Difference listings

------------------------------------

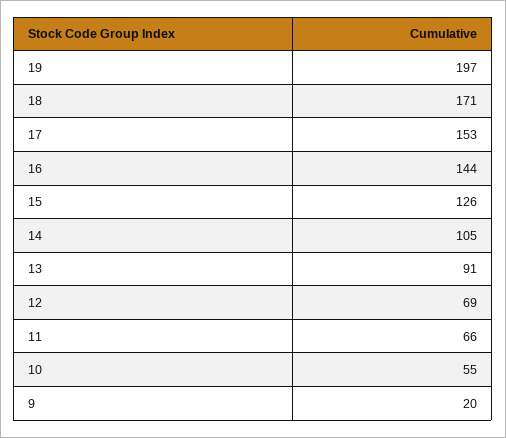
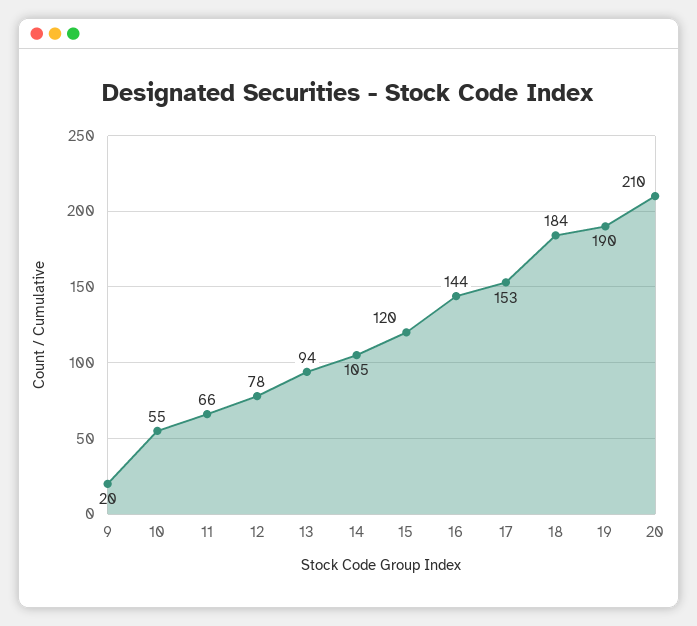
19: 197 -> 190
18: 171 -> 184
15: 126 -> 120
13: 91 -> 94
12: 69 -> 78
20: none -> 210

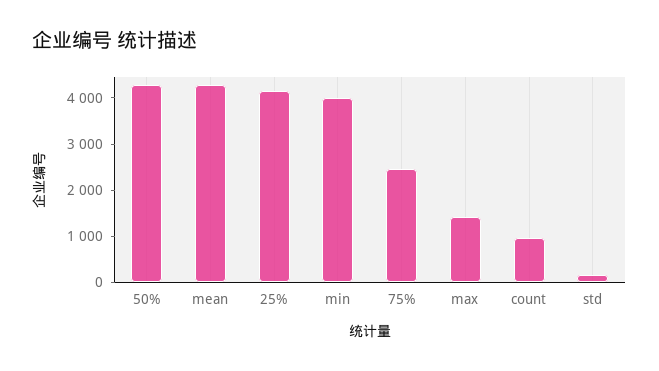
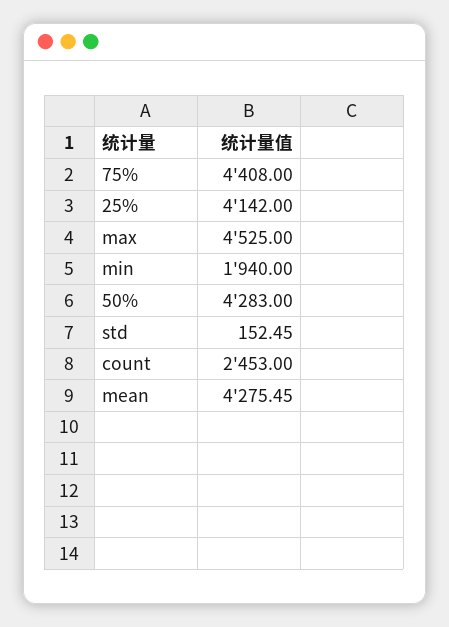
min: 4000 -> 1940
75%: 2400 -> 4408
max: 1400 -> 4525
count: 1000 -> 2453

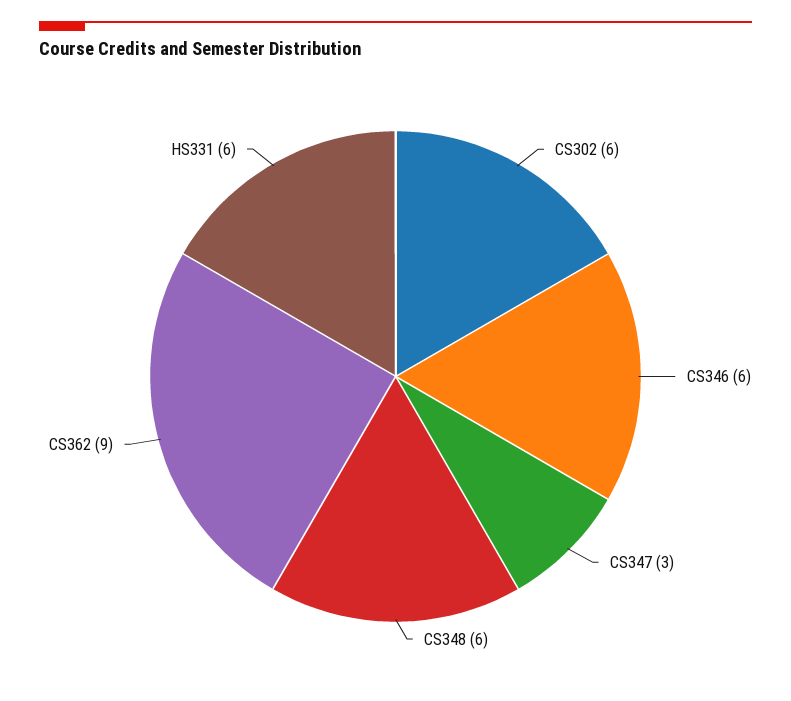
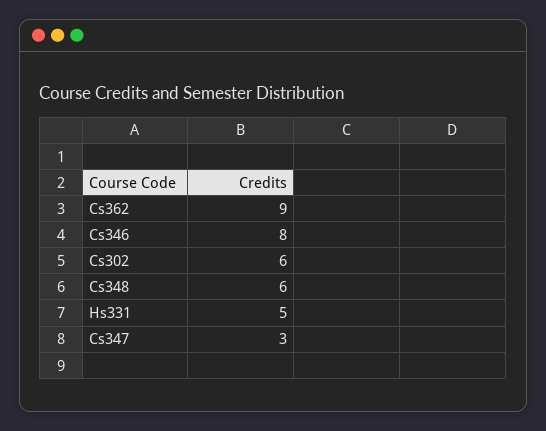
CS346: 6 -> 8
HS331: 6 -> 5

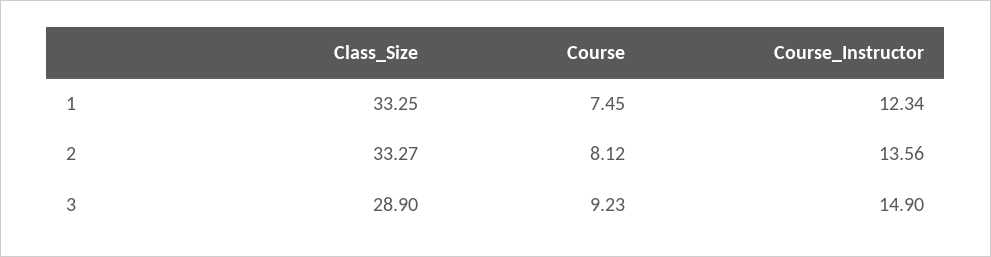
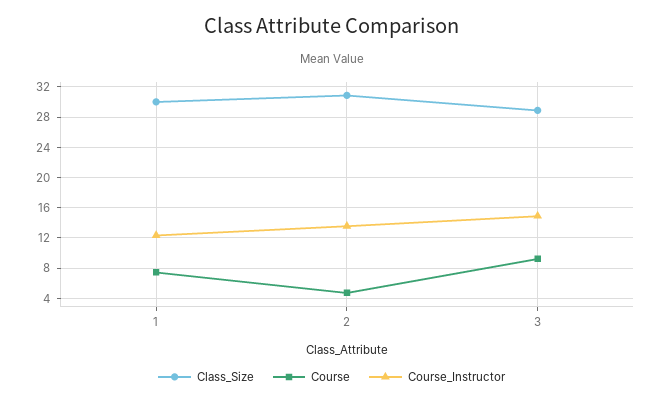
Class_Size, 1: 33.25 -> 30
Class_Size, 2: 33.27 -> 31
Course, 2: 8.12 -> 5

------------------------------------

When the line containing "20: none -> 210" is reached, write out that line and each one after it exactly, ending with the last line of the records; pictures are not copied.

20: none -> 210

min: 4000 -> 1940
75%: 2400 -> 4408
max: 1400 -> 4525
count: 1000 -> 2453

CS346: 6 -> 8
HS331: 6 -> 5

Class_Size, 1: 33.25 -> 30
Class_Size, 2: 33.27 -> 31
Course, 2: 8.12 -> 5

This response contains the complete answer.